* **Records supplied**:
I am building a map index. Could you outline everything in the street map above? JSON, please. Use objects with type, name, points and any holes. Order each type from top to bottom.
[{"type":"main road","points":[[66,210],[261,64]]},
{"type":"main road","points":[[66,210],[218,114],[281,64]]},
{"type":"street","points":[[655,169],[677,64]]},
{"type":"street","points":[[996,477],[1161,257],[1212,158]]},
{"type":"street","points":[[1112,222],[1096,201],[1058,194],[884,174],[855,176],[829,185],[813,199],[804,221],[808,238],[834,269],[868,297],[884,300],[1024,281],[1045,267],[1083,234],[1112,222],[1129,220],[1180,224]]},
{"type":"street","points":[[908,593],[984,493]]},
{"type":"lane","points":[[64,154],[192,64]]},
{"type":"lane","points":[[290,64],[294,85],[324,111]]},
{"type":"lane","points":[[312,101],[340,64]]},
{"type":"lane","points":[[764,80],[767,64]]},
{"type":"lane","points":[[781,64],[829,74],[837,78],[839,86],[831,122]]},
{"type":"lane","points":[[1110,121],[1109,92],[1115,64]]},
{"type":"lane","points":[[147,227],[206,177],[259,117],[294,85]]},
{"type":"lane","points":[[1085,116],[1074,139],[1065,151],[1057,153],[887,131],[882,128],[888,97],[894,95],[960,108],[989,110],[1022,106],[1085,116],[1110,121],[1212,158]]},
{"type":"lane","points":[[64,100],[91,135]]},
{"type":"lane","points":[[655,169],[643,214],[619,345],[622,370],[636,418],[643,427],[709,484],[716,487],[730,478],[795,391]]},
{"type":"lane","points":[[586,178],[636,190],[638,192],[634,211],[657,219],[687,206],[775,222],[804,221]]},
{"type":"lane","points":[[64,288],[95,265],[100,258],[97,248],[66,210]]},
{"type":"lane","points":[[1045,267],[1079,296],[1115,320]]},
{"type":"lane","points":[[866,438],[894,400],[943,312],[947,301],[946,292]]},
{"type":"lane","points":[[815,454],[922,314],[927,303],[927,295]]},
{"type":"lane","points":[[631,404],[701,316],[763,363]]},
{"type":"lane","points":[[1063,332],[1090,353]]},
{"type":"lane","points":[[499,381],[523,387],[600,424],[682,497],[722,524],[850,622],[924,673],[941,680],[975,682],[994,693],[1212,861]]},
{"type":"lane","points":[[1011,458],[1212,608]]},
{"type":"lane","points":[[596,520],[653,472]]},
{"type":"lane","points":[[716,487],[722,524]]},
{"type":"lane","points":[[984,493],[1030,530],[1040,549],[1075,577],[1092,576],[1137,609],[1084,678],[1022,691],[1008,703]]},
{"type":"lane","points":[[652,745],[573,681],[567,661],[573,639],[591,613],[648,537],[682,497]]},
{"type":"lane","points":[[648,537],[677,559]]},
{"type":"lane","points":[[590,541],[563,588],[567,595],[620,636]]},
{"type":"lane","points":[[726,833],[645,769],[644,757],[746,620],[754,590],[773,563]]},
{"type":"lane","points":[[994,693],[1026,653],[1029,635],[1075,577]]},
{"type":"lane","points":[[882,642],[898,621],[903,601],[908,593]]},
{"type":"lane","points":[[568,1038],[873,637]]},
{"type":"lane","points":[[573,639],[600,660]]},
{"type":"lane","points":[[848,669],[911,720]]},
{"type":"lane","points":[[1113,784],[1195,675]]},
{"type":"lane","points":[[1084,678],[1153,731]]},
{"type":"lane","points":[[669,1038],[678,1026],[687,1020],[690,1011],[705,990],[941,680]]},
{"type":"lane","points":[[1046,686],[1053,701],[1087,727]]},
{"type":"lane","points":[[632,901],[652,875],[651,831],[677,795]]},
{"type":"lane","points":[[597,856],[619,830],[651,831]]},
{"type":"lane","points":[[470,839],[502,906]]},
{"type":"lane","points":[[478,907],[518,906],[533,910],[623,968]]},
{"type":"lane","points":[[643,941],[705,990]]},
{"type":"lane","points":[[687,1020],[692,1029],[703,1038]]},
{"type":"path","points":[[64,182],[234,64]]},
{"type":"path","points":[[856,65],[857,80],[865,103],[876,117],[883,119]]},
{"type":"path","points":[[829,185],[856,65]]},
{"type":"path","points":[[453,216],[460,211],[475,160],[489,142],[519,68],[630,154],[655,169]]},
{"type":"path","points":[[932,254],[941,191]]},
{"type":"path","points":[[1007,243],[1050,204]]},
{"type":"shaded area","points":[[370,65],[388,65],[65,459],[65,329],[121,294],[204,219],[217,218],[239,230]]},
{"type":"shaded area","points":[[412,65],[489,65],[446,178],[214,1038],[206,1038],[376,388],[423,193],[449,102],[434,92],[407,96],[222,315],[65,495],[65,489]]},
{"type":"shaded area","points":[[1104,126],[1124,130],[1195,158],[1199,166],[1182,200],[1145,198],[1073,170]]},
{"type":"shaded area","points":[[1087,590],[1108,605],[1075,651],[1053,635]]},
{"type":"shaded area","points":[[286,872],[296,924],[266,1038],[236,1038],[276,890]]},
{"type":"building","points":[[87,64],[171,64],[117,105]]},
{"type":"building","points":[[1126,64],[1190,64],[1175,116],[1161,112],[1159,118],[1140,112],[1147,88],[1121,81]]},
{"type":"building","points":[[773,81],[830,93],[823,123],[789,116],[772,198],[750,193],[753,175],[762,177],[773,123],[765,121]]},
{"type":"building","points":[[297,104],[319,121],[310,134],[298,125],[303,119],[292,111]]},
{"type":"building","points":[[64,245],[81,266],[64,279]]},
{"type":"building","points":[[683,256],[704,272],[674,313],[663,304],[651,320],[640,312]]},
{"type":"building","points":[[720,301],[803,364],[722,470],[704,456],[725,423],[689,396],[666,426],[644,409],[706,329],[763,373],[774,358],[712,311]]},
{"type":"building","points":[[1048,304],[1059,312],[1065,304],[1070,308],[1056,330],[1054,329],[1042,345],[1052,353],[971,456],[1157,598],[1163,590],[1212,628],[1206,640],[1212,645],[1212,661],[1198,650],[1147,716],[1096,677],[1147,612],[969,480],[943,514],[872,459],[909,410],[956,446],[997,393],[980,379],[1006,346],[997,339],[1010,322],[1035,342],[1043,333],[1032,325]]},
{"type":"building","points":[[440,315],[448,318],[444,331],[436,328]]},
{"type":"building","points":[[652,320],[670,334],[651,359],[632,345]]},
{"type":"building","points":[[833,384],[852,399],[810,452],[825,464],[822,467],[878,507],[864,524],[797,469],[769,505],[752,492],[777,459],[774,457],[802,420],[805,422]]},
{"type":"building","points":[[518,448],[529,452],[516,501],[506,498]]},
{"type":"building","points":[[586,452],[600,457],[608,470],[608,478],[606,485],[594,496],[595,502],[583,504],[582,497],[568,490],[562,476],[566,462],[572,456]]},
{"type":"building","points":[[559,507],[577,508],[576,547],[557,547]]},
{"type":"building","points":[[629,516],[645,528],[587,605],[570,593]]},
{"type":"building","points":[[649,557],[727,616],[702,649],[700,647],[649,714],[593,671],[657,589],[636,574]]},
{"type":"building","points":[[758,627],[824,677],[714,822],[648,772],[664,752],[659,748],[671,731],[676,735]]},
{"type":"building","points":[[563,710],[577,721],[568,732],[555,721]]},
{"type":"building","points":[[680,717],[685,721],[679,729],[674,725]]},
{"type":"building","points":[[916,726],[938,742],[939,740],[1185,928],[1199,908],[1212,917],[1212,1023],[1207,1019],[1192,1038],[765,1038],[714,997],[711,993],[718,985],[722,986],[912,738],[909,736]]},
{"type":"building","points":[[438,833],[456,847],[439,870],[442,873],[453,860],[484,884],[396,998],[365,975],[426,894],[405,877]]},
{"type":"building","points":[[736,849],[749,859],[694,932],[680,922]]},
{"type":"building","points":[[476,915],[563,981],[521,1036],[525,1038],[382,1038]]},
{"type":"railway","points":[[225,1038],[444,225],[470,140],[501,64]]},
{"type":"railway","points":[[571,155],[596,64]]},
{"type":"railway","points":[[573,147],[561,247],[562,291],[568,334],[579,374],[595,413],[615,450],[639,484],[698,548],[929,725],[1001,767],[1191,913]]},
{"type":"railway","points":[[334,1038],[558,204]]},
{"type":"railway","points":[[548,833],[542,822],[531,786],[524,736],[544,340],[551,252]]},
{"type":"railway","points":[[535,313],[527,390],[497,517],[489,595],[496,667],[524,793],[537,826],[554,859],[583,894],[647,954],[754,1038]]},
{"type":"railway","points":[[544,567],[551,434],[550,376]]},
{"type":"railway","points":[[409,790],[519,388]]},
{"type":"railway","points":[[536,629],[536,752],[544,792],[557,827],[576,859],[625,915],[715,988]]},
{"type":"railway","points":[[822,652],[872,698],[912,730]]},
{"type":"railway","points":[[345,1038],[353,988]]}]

* **Your instructions**: If a line of the listing above contains "area", pick it out and copy it.

* **Task output**:
{"type":"shaded area","points":[[370,65],[388,65],[65,459],[65,329],[121,294],[204,219],[217,218],[239,230]]},
{"type":"shaded area","points":[[412,65],[489,65],[446,178],[214,1038],[206,1038],[376,388],[423,193],[449,102],[434,92],[407,96],[222,315],[65,495],[65,489]]},
{"type":"shaded area","points":[[1104,126],[1124,130],[1195,158],[1199,166],[1182,200],[1145,198],[1073,170]]},
{"type":"shaded area","points":[[1087,590],[1108,605],[1075,651],[1053,635]]},
{"type":"shaded area","points":[[286,872],[296,924],[266,1038],[236,1038],[276,890]]},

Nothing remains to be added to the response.